*AIM OF THE EXERCISE*: Output only the lines below from the one containing "mutagenicity | Not classified |" to the one containing "1F, Building 1, Yibaolai", exactly as written, both ends kept.

------------------------------------------------------------

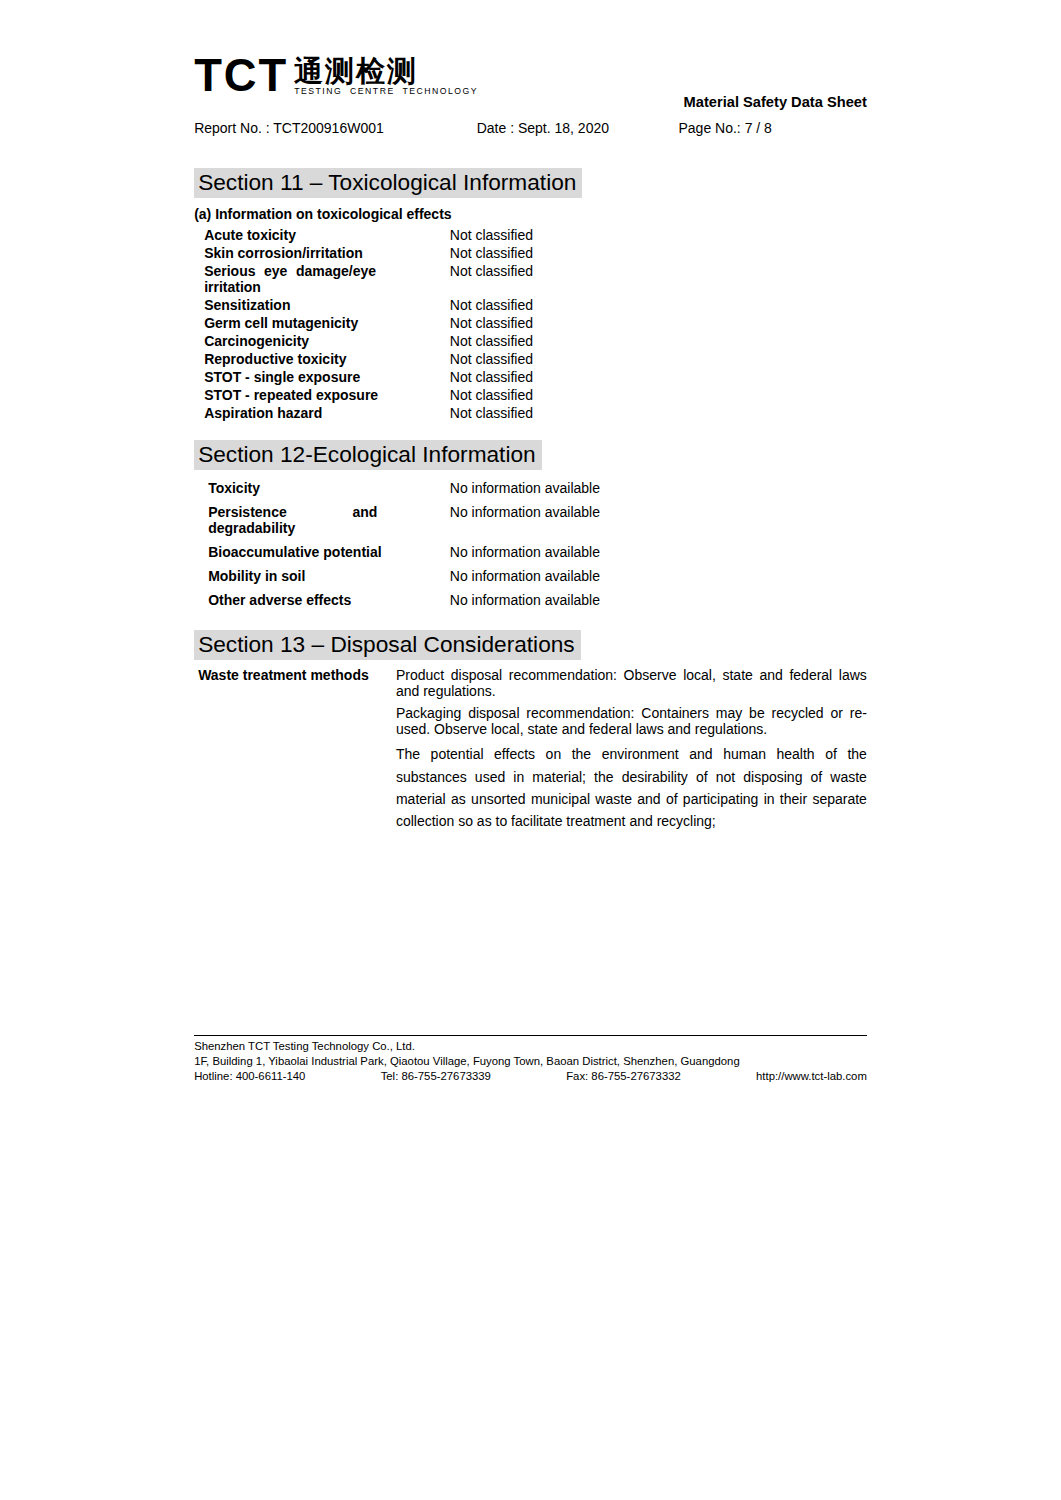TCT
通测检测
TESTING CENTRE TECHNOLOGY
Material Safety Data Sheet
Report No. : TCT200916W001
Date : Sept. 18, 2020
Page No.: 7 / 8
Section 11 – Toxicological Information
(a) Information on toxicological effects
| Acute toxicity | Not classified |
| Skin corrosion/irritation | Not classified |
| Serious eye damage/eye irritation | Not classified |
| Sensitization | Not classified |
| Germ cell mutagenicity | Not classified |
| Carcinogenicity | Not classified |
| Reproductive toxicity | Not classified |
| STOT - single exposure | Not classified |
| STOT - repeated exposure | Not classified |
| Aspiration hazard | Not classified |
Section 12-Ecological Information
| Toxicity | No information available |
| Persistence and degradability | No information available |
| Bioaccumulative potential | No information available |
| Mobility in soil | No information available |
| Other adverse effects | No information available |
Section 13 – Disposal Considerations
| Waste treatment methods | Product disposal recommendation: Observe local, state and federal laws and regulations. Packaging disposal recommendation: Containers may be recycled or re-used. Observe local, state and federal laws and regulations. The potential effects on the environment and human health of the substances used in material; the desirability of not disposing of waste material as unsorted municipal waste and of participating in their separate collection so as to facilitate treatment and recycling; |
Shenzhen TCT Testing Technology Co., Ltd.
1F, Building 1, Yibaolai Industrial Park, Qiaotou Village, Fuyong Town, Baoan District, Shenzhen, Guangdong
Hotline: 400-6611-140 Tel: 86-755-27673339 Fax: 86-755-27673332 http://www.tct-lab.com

------------------------------------------------------------

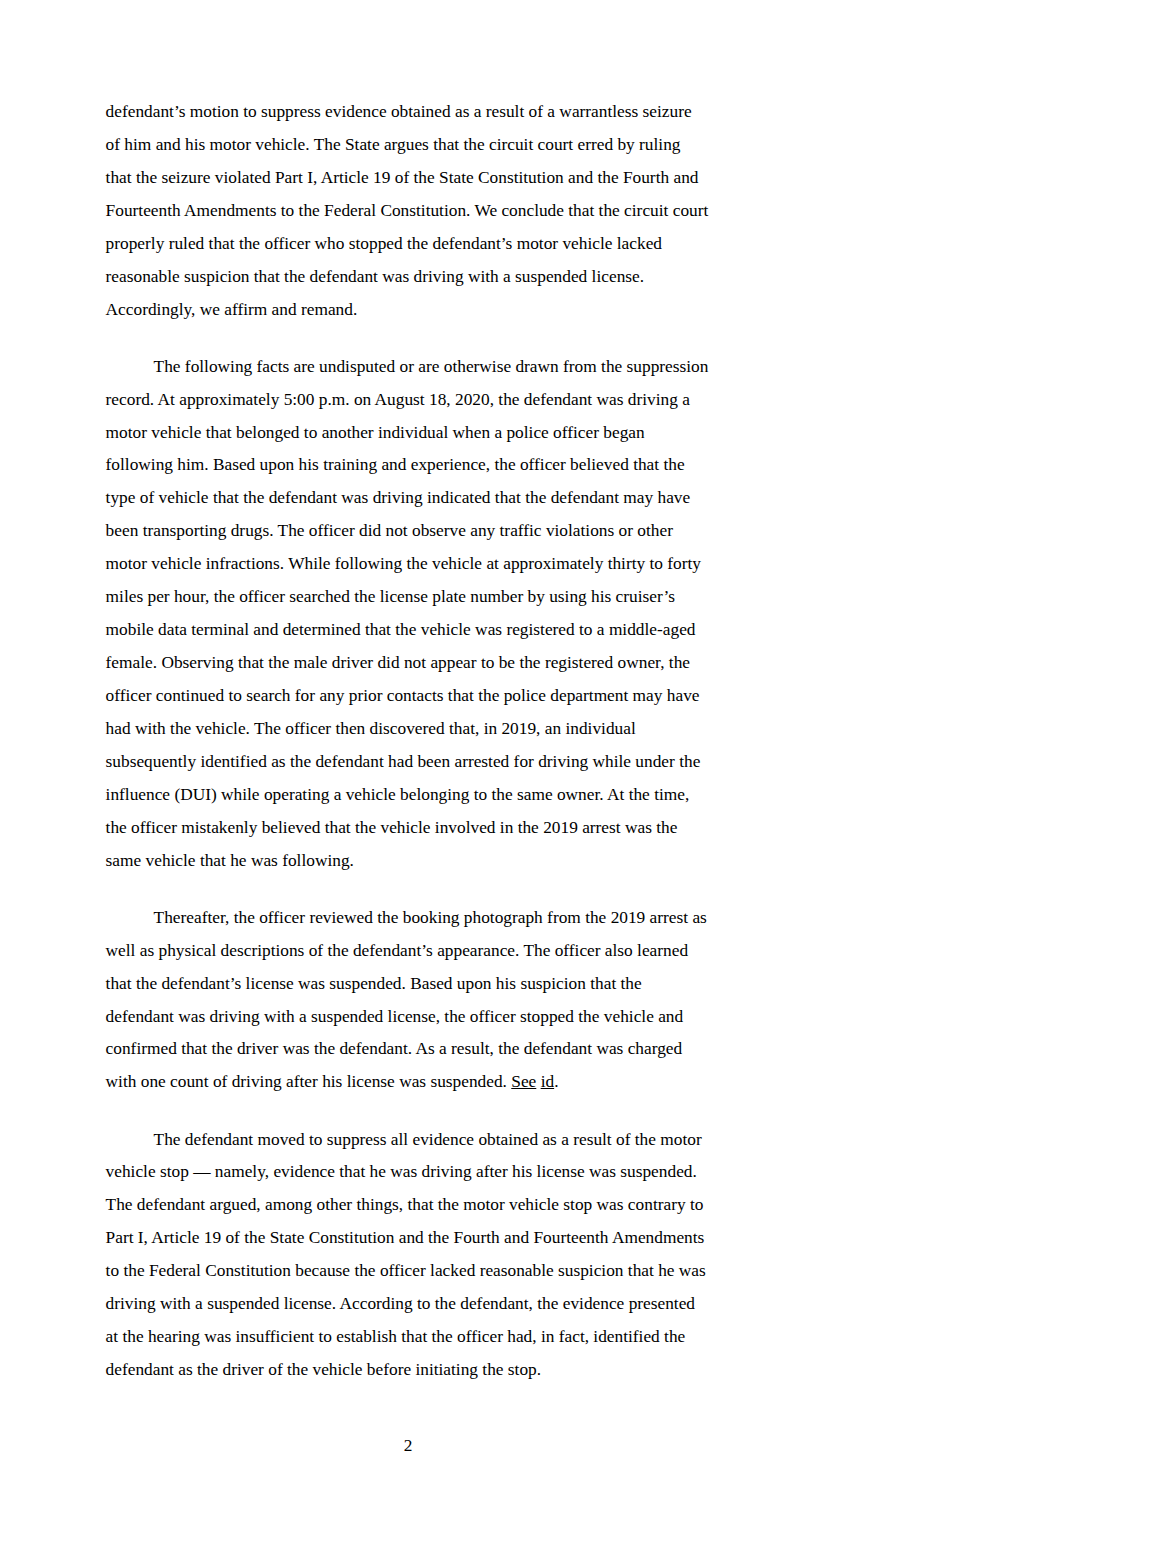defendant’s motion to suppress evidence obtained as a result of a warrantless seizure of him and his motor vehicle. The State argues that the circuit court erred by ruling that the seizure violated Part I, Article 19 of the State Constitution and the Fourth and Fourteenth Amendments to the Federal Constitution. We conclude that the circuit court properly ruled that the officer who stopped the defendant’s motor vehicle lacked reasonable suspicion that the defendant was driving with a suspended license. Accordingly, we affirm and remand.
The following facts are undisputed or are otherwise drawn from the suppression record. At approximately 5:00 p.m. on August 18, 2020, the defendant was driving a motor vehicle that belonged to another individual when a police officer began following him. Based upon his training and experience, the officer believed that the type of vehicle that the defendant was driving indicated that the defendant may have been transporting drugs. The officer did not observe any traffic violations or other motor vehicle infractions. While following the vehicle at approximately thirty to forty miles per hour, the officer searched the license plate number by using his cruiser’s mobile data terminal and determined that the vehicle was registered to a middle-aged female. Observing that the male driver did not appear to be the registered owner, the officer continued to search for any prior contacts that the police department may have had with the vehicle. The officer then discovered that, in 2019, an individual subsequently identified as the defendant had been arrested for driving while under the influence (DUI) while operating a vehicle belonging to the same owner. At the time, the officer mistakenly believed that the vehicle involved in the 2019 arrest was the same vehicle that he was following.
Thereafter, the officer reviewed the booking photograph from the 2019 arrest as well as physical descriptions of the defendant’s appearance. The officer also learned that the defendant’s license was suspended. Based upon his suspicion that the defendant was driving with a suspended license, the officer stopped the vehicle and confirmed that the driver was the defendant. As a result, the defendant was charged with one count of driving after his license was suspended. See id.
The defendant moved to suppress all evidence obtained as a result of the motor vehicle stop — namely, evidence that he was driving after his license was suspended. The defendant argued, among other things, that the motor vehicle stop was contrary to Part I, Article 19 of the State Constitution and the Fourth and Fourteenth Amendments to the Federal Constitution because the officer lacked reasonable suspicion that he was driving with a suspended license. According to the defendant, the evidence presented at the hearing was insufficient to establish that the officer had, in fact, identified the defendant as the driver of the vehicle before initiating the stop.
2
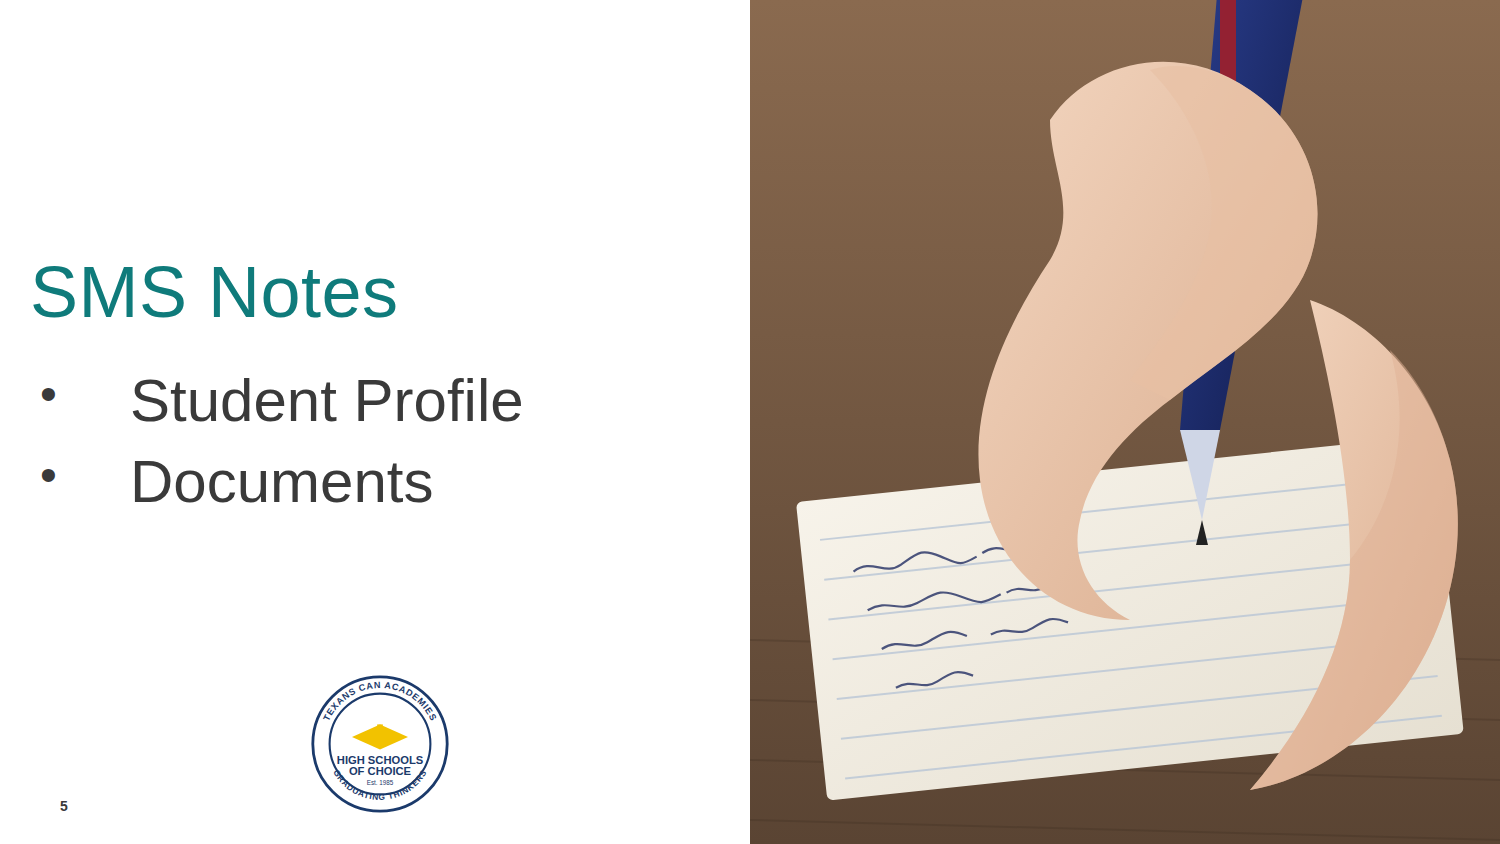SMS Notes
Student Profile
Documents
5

------------------------------------------------------------

*REPLY*:
| Germ cell mutagenicity | Not classified |
| Carcinogenicity | Not classified |
| Reproductive toxicity | Not classified |
| STOT - single exposure | Not classified |
| STOT - repeated exposure | Not classified |
| Aspiration hazard | Not classified |
Section 12-Ecological Information
| Toxicity | No information available |
| Persistence and degradability | No information available |
| Bioaccumulative potential | No information available |
| Mobility in soil | No information available |
| Other adverse effects | No information available |
Section 13 – Disposal Considerations
| Waste treatment methods | Product disposal recommendation: Observe local, state and federal laws and regulations. Packaging disposal recommendation: Containers may be recycled or re-used. Observe local, state and federal laws and regulations. The potential effects on the environment and human health of the substances used in material; the desirability of not disposing of waste material as unsorted municipal waste and of participating in their separate collection so as to facilitate treatment and recycling; |
Shenzhen TCT Testing Technology Co., Ltd.
1F, Building 1, Yibaolai Industrial Park, Qiaotou Village, Fuyong Town, Baoan District, Shenzhen, Guangdong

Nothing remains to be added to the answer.